Winter began drawing to a close, and still the sofa remained in its place, and still was I in perplexity as to what should be done with it.
“Business requires me to go to Charleston,” said Mr. Smith, one day late in February.
“How long will you be away?” was my natural enquiry.
“From ten days to two weeks,” replied Mr. Smith.
“So long as that?”
“It will hardly be possible to get home earlier than the time I have mentioned.”
“You go in the Osprey?”
“Yes. She sails day after to-morrow. So you will have all ready for me, if you please.”

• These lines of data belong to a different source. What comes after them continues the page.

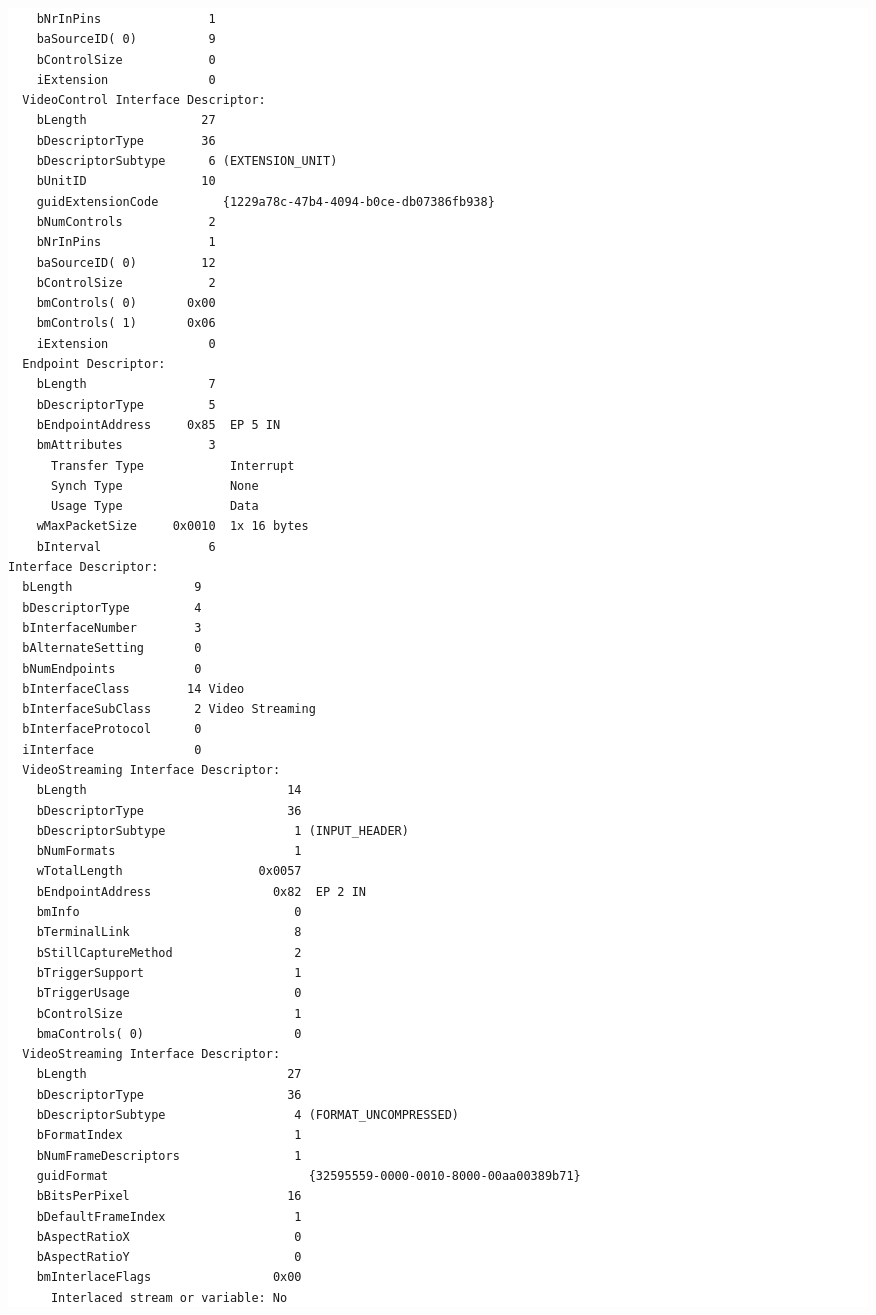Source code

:         bNrInPins               1
        baSourceID( 0)          9
        bControlSize            0
        iExtension              0 
      VideoControl Interface Descriptor:
        bLength                27
        bDescriptorType        36
        bDescriptorSubtype      6 (EXTENSION_UNIT)
        bUnitID                10
        guidExtensionCode         {1229a78c-47b4-4094-b0ce-db07386fb938}
        bNumControls            2
        bNrInPins               1
        baSourceID( 0)         12
        bControlSize            2
        bmControls( 0)       0x00
        bmControls( 1)       0x06
        iExtension              0 
      Endpoint Descriptor:
        bLength                 7
        bDescriptorType         5
        bEndpointAddress     0x85  EP 5 IN
        bmAttributes            3
          Transfer Type            Interrupt
          Synch Type               None
          Usage Type               Data
        wMaxPacketSize     0x0010  1x 16 bytes
        bInterval               6
    Interface Descriptor:
      bLength                 9
      bDescriptorType         4
      bInterfaceNumber        3
      bAlternateSetting       0
      bNumEndpoints           0
      bInterfaceClass        14 Video
      bInterfaceSubClass      2 Video Streaming
      bInterfaceProtocol      0 
      iInterface              0 
      VideoStreaming Interface Descriptor:
        bLength                            14
        bDescriptorType                    36
        bDescriptorSubtype                  1 (INPUT_HEADER)
        bNumFormats                         1
        wTotalLength                   0x0057
        bEndpointAddress                 0x82  EP 2 IN
        bmInfo                              0
        bTerminalLink                       8
        bStillCaptureMethod                 2
        bTriggerSupport                     1
        bTriggerUsage                       0
        bControlSize                        1
        bmaControls( 0)                     0
      VideoStreaming Interface Descriptor:
        bLength                            27
        bDescriptorType                    36
        bDescriptorSubtype                  4 (FORMAT_UNCOMPRESSED)
        bFormatIndex                        1
        bNumFrameDescriptors                1
        guidFormat                            {32595559-0000-0010-8000-00aa00389b71}
        bBitsPerPixel                      16
        bDefaultFrameIndex                  1
        bAspectRatioX                       0
        bAspectRatioY                       0
        bmInterlaceFlags                 0x00
          Interlaced stream or variable: No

Never before had the announcement of my husband that he had to go away on business given me pleasure. The moment he said that he would be absent, the remedy for my difficulty suggested itself.
The very day Mr. Smith sailed in the steamer for Charleston, I sent for an upholsterer, and after explaining to him the defect connected with my sofa, directed him to have the seating all removed, and then replaced by new materials, taking particular care to thoroughly cleanse the inside of the wood work, lest the vestige of a moth should be left remaining.
All this was done, at a cost of twenty dollars. When Mr. Smith returned, the sofa was back in its place; and he was none the wiser for the change, until some months afterwards, when, unable to keep the secret any longer, I told him the whole story.
I am pretty well cured, I think now, of bargain-buying.
CHAPTER XXII.
A PEEVISH DAY AND ITS CONSEQUENCES.
THERE are few housekeepers who have not had their sick and peevish days. I have had mine, as the reader will see by the following story, which I some time since ventured to relate, in the third person, and which I now take the liberty of introducing into these confessions.
“It is too bad, Rachel, to put me to all this trouble; and you know I can hardly hold up my head.”
Thus spoke Mrs. Smith, in a peevish voice, to a quiet looking domestic, who had been called up from the kitchen to supply some unimportant omission in the breakfast table arrangement.